Each Way in Multiples: Lucky 15s and Patents

A Lucky 15 is 30 bets — and that is before you have factored in the mental maths. Each way multiples combine the compounding nature of accumulators with the dual-stake structure of each way betting, and the results can be both exhilarating and financially complex.

A Patent covers three selections across seven bets: three singles, three doubles, and one treble. Each way, that becomes 14 bets. A Lucky 15 covers four selections across 15 bets (four singles, six doubles, four trebles, one fourfold), which doubles to 30 bets each way. At £1 per unit, a Lucky 15 each way costs £30. The advantage of these named multiples is that individual winners among your selections return money through the singles even if the accumulator legs fail. The disadvantage is the substantial outlay.

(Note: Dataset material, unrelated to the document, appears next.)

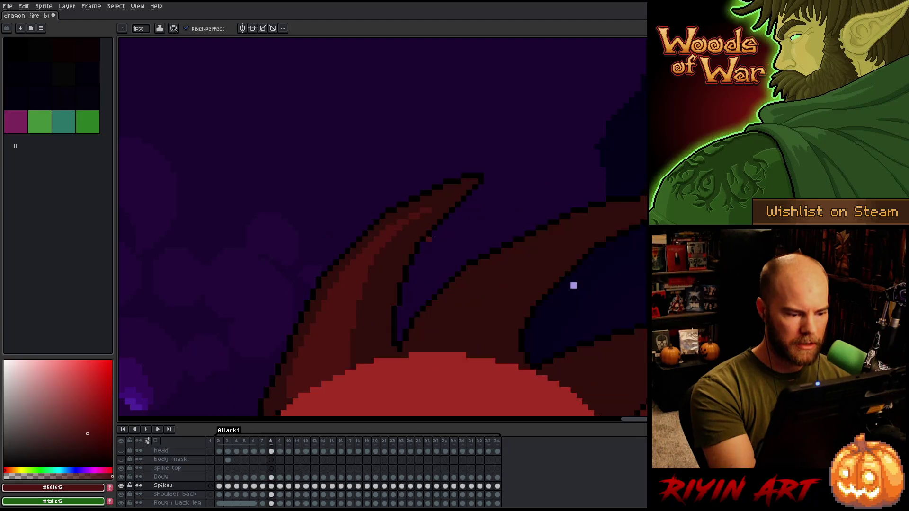
left_click(361, 345, "alt")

Each way Patents work well when you have identified three dogs at decent prices (5/1 or longer) across separate races, each with strong place claims. If all three place without winning, the three each way singles all return a small profit on the place portion, and the each way doubles and treble on the place results can produce a surprising cumulative return. A Patent where all three selections place at 6/1, 8/1, and 5/1 returns noticeably more than the three individual each way singles combined, because the place doubles and treble compound the place odds.

Lucky 15s are more aggressive. With four selections, the cost is high but the upside if two or more selections win at decent prices is substantial. Many bookmakers also offer consolation bonuses on Lucky 15s — double odds for a single winner, or a percentage bonus if all four selections win — which can add meaningful value.

The danger with each way multiples is losing track of the total stake. Always calculate the full cost before placing the bet. A “£1 Lucky 15 each way” sounds modest until you remember it costs £30. Scale accordingly.

Each Way Is a Tool, Not a Default

Don’t each-way everything — each-way the right things. The distinction between a punter who uses each way betting profitably and one who uses it as a reflex action comes down to a single habit: running the numbers before placing the bet.

Before every each way bet, ask two questions. First: if this dog finishes second, does the place return cover my total stake? If the answer is no, you are betting each way for emotional comfort rather than mathematical advantage. Second: is my assessment of this dog’s place probability significantly higher than its win probability? If the gap between the two is narrow — if you think it is nearly as likely to win as to place — then a win-only bet at double the unit stake will produce better long-term returns.

Each way betting is a precision instrument designed for specific situations: longer-priced dogs with demonstrable place form, competitive races where the place probability meaningfully exceeds the win probability, and named multiples where the compounding of place odds produces cumulative value. Outside those situations, it is an expensive habit that flatters your short-term results while quietly eroding your bank.

Treat each way as one option among several in your betting toolkit. Use it when the conditions demand it. Leave it alone when they do not.